Alf McCreary’s faith also sews a thread through the three hundred page book. While never a member of the Corrymeela Community, he “approved of its objectives” and wrote a book about its history.

Northern Ireland politicians might want to check if Alf McCreary is available for speech writing when they read part of his Lenten address in Belfast Cathedral on 16 March 1976:
We have a short fuse and a long memory, we look forward, not back, to 1690 and 1916. We lack vision, we lack compassion, we lack statesmen, we lack politicians. We even lack ideas …

I look forward to a society where I can walk without fear in Royal Avenue, or East Belfast or the Bogside. I want a society where we will have politics and not a sectarian pantomime, where tomorrow is more important than today.

I look forward to the day when we in Ulster will use our brains (and we have them) and not our brawn; where power will come from the pen and not the sword; from the ballot box and not the barrel of a gun. I look forward to the day when I can look into the eyes of my children and know that this is a fit place for a child to live.

Alongside some hard-to-forget incidents and atrocities like Bloody Sunday and the Kingsmills Massacre – a story with personal connections for the author – Alf also shines a light on less-well-remembered events like one of the earliest meetings between church leaders and the Provisional IRA in December 1974. Bishop Arthur Butler, Canon Bill Arlow, Rev Eric Gallagher (former Methodist President), Rev Jack Weir (clerk of the Presbyterian General Assembly) acted on “their own initiative” and endured criticism from Unionists and denominational bodies for their meeting in a hotel in Feakle, County Clare in December 1974.

As a child at school I remember reading Alf McCreary’s book Tried by Fire about peacebuilders.
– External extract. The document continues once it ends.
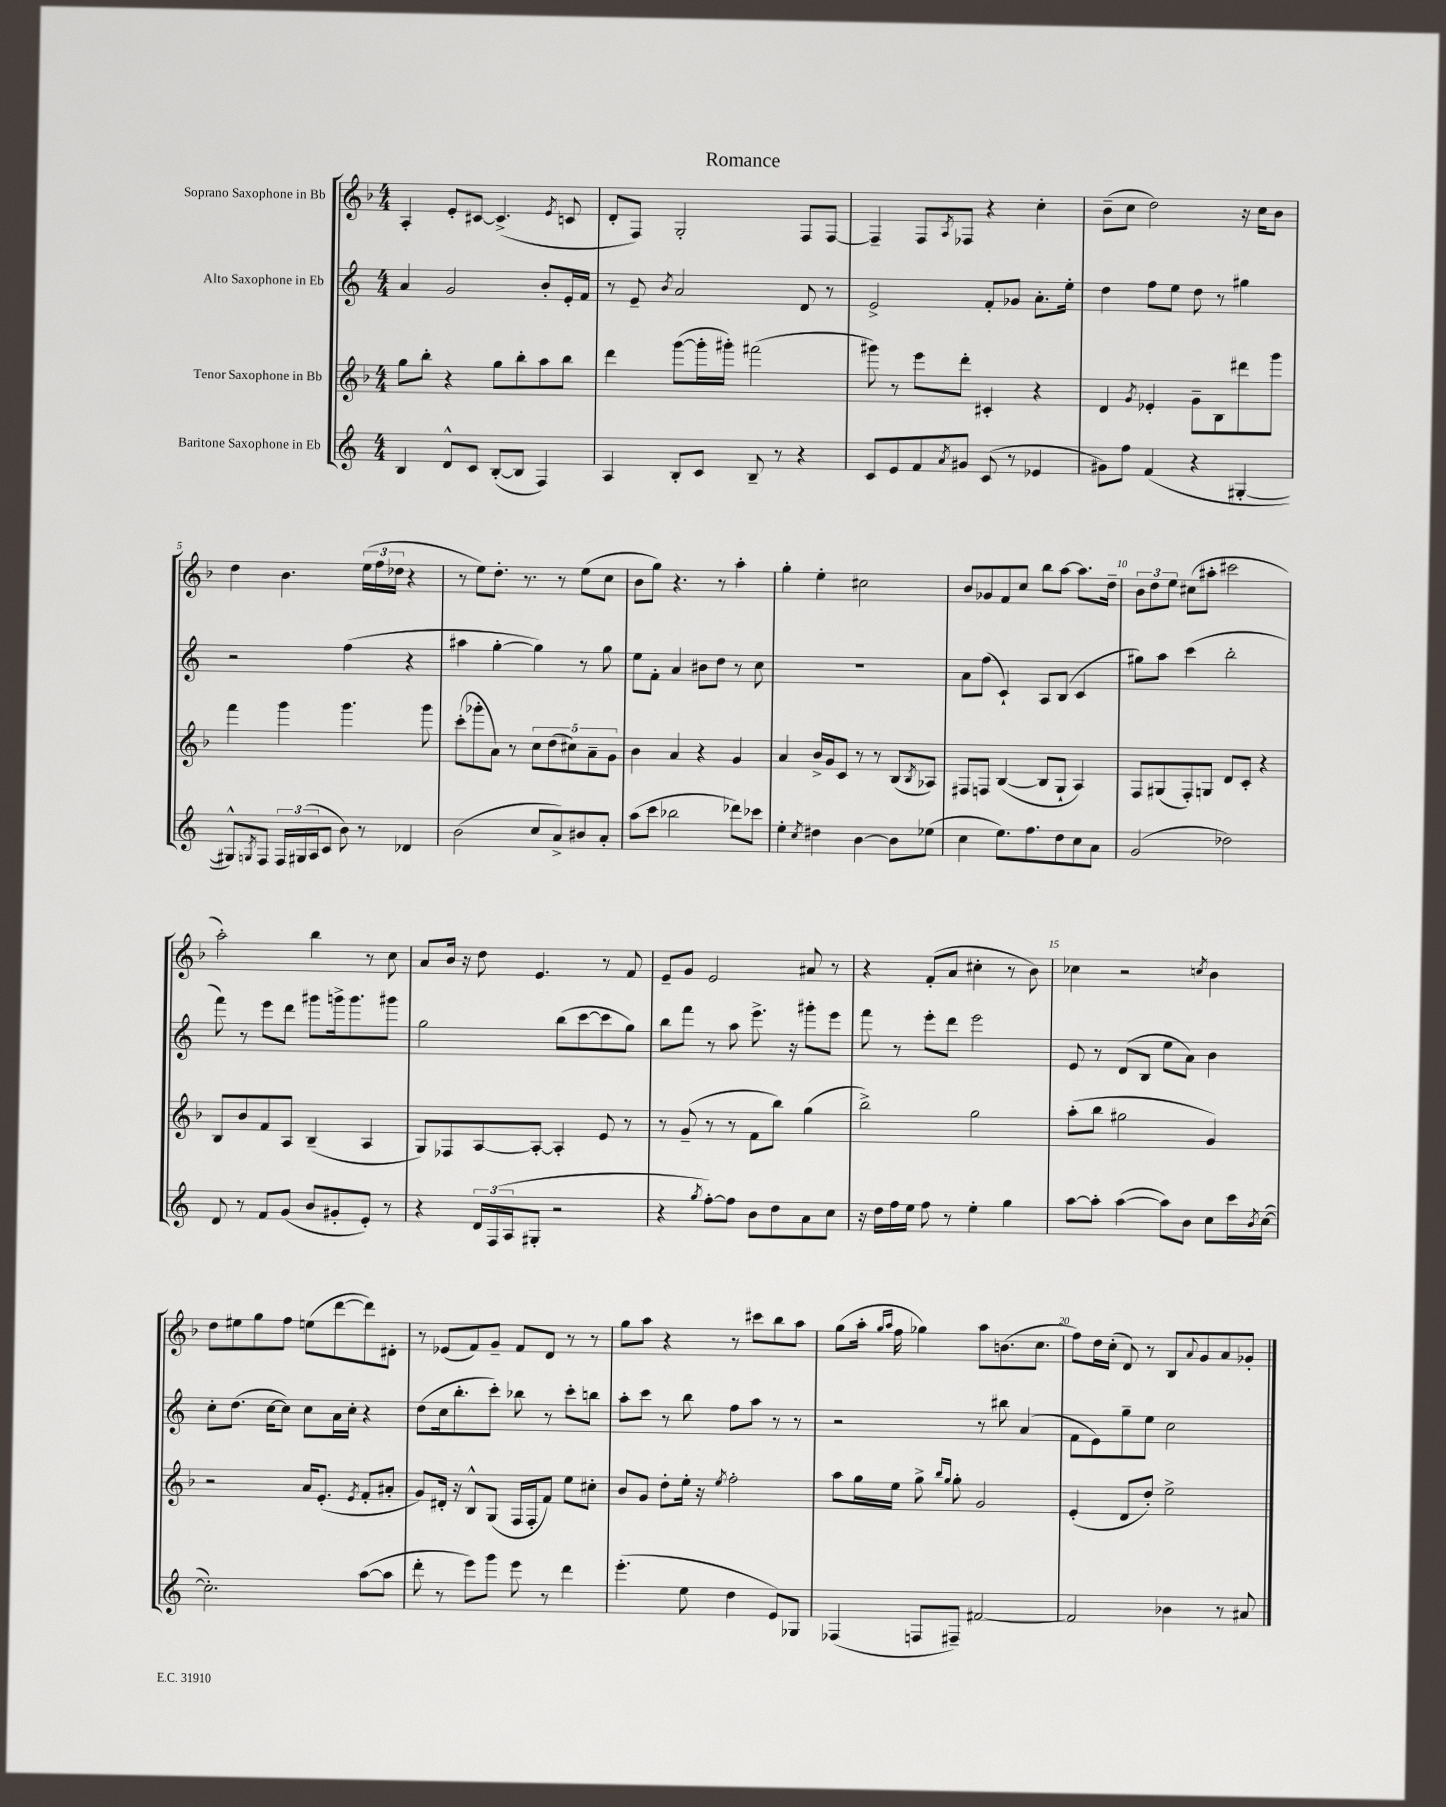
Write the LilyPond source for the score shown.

It turns out that was merely one of thirty or so books he has penned over the years. Survivors told the stories of innocent victims of the Troubles. During the Troubles, Alf McCreary was supplying reports to some English papers as well as the Christian Science Monitor and Time magazine.

On a 2011 trip to Rwanda, Alf met Michael Kayatiba, a Tutsi, who had lost 56 members of his family during the genocide. Michael told him:

We are all children of God, and we need to come out from our ethnic mindsets, and to repent and to forgive, in order to transform our society.

Just one of many pertinent reflections that jumped out of this autobiography as I read it while Northern Ireland politicians continued to discuss processes to "deal with" our past in the Haass/O'Sullivan talks.

Spanning decades of journalism, from back in the day when reporters phoned in their copy from remote locations to more contemporary times with “more outlets, more commentators, instant experts and interactive interlopers who often exhibit more bias than expertise,” Alf McCreary’s story was unexpectedly gripping. Between writing television columns, numerous overseas visits on behalf of Christian Aid, his years at QUB outside journalism, and publishing a shelf full of books, the son of Bessbrook’s autobiography is at times humorous, often perceptive and very compelling.

I’ve seen copies of Behind the Headlines stacked up in Waterstones and Easons so if you’re looking for a last minute present … and no doubt it’ll be back in stock on Amazon after the holidays to soak up your vouchers!